● The data:
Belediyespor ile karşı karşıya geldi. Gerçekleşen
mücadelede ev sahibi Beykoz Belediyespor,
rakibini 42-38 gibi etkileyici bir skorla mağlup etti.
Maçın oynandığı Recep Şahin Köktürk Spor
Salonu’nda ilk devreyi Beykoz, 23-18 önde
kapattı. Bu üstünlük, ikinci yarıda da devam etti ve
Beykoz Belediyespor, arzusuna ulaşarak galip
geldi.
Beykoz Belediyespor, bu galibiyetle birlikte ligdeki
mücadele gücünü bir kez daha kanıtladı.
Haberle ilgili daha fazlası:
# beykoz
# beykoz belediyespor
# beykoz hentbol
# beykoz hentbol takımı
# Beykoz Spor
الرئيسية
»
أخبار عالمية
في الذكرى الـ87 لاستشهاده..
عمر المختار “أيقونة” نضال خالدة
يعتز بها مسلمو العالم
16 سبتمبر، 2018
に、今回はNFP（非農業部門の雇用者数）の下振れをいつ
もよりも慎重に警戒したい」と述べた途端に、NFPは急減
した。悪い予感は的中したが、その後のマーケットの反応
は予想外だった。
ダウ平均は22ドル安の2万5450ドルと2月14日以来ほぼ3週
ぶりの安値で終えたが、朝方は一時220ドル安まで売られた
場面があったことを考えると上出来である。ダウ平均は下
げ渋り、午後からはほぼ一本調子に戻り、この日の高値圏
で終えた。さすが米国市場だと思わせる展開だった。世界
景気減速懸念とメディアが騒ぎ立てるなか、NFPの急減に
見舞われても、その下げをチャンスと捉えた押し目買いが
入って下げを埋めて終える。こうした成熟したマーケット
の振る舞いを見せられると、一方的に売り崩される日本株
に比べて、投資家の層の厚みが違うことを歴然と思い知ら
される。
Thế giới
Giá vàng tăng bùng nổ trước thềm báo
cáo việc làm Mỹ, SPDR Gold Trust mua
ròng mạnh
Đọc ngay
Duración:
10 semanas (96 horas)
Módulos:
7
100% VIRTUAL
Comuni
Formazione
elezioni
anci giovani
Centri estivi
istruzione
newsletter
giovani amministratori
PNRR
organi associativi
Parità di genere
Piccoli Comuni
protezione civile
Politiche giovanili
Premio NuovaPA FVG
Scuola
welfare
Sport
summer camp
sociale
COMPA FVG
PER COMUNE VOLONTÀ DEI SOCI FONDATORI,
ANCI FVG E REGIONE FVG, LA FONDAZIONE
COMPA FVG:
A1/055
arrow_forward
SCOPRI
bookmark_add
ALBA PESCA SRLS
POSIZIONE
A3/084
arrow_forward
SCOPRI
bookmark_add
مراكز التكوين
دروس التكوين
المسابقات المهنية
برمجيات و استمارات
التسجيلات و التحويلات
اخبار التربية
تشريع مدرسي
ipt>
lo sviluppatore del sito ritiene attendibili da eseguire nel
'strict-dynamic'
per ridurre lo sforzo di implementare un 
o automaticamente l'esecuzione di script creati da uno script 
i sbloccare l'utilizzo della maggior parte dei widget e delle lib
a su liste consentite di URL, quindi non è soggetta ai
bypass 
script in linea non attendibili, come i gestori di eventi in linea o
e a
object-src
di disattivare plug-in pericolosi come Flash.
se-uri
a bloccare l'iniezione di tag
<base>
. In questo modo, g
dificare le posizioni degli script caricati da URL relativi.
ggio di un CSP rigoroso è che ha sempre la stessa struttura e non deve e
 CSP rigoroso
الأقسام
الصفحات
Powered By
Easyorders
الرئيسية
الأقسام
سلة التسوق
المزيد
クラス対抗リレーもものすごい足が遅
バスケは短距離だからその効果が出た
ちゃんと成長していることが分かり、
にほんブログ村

● Exercise aim:
Reproduce every line of the listing above verbatim, keeping the original order, languages, and line breaks.

● Written answer:
Belediyespor ile karşı karşıya geldi. Gerçekleşen
mücadelede ev sahibi Beykoz Belediyespor,
rakibini 42-38 gibi etkileyici bir skorla mağlup etti.
Maçın oynandığı Recep Şahin Köktürk Spor
Salonu’nda ilk devreyi Beykoz, 23-18 önde
kapattı. Bu üstünlük, ikinci yarıda da devam etti ve
Beykoz Belediyespor, arzusuna ulaşarak galip
geldi.
Beykoz Belediyespor, bu galibiyetle birlikte ligdeki
mücadele gücünü bir kez daha kanıtladı.
Haberle ilgili daha fazlası:
# beykoz
# beykoz belediyespor
# beykoz hentbol
# beykoz hentbol takımı
# Beykoz Spor
الرئيسية
»
أخبار عالمية
في الذكرى الـ87 لاستشهاده..
عمر المختار “أيقونة” نضال خالدة
يعتز بها مسلمو العالم
16 سبتمبر، 2018
に、今回はNFP（非農業部門の雇用者数）の下振れをいつ
もよりも慎重に警戒したい」と述べた途端に、NFPは急減
した。悪い予感は的中したが、その後のマーケットの反応
は予想外だった。
ダウ平均は22ドル安の2万5450ドルと2月14日以来ほぼ3週
ぶりの安値で終えたが、朝方は一時220ドル安まで売られた
場面があったことを考えると上出来である。ダウ平均は下
げ渋り、午後からはほぼ一本調子に戻り、この日の高値圏
で終えた。さすが米国市場だと思わせる展開だった。世界
景気減速懸念とメディアが騒ぎ立てるなか、NFPの急減に
見舞われても、その下げをチャンスと捉えた押し目買いが
入って下げを埋めて終える。こうした成熟したマーケット
の振る舞いを見せられると、一方的に売り崩される日本株
に比べて、投資家の層の厚みが違うことを歴然と思い知ら
される。
Thế giới
Giá vàng tăng bùng nổ trước thềm báo
cáo việc làm Mỹ, SPDR Gold Trust mua
ròng mạnh
Đọc ngay
Duración:
10 semanas (96 horas)
Módulos:
7
100% VIRTUAL
Comuni
Formazione
elezioni
anci giovani
Centri estivi
istruzione
newsletter
giovani amministratori
PNRR
organi associativi
Parità di genere
Piccoli Comuni
protezione civile
Politiche giovanili
Premio NuovaPA FVG
Scuola
welfare
Sport
summer camp
sociale
COMPA FVG
PER COMUNE VOLONTÀ DEI SOCI FONDATORI,
ANCI FVG E REGIONE FVG, LA FONDAZIONE
COMPA FVG:
A1/055
arrow_forward
SCOPRI
bookmark_add
ALBA PESCA SRLS
POSIZIONE
A3/084
arrow_forward
SCOPRI
bookmark_add
مراكز التكوين
دروس التكوين
المسابقات المهنية
برمجيات و استمارات
التسجيلات و التحويلات
اخبار التربية
تشريع مدرسي
ipt>
lo sviluppatore del sito ritiene attendibili da eseguire nel
'strict-dynamic'
per ridurre lo sforzo di implementare un 
o automaticamente l'esecuzione di script creati da uno script 
i sbloccare l'utilizzo della maggior parte dei widget e delle lib
a su liste consentite di URL, quindi non è soggetta ai
bypass 
script in linea non attendibili, come i gestori di eventi in linea o
e a
object-src
di disattivare plug-in pericolosi come Flash.
se-uri
a bloccare l'iniezione di tag
<base>
. In questo modo, g
dificare le posizioni degli script caricati da URL relativi.
ggio di un CSP rigoroso è che ha sempre la stessa struttura e non deve e
 CSP rigoroso
الأقسام
الصفحات
Powered By
Easyorders
الرئيسية
الأقسام
سلة التسوق
المزيد
クラス対抗リレーもものすごい足が遅
バスケは短距離だからその効果が出た
ちゃんと成長していることが分かり、
にほんブログ村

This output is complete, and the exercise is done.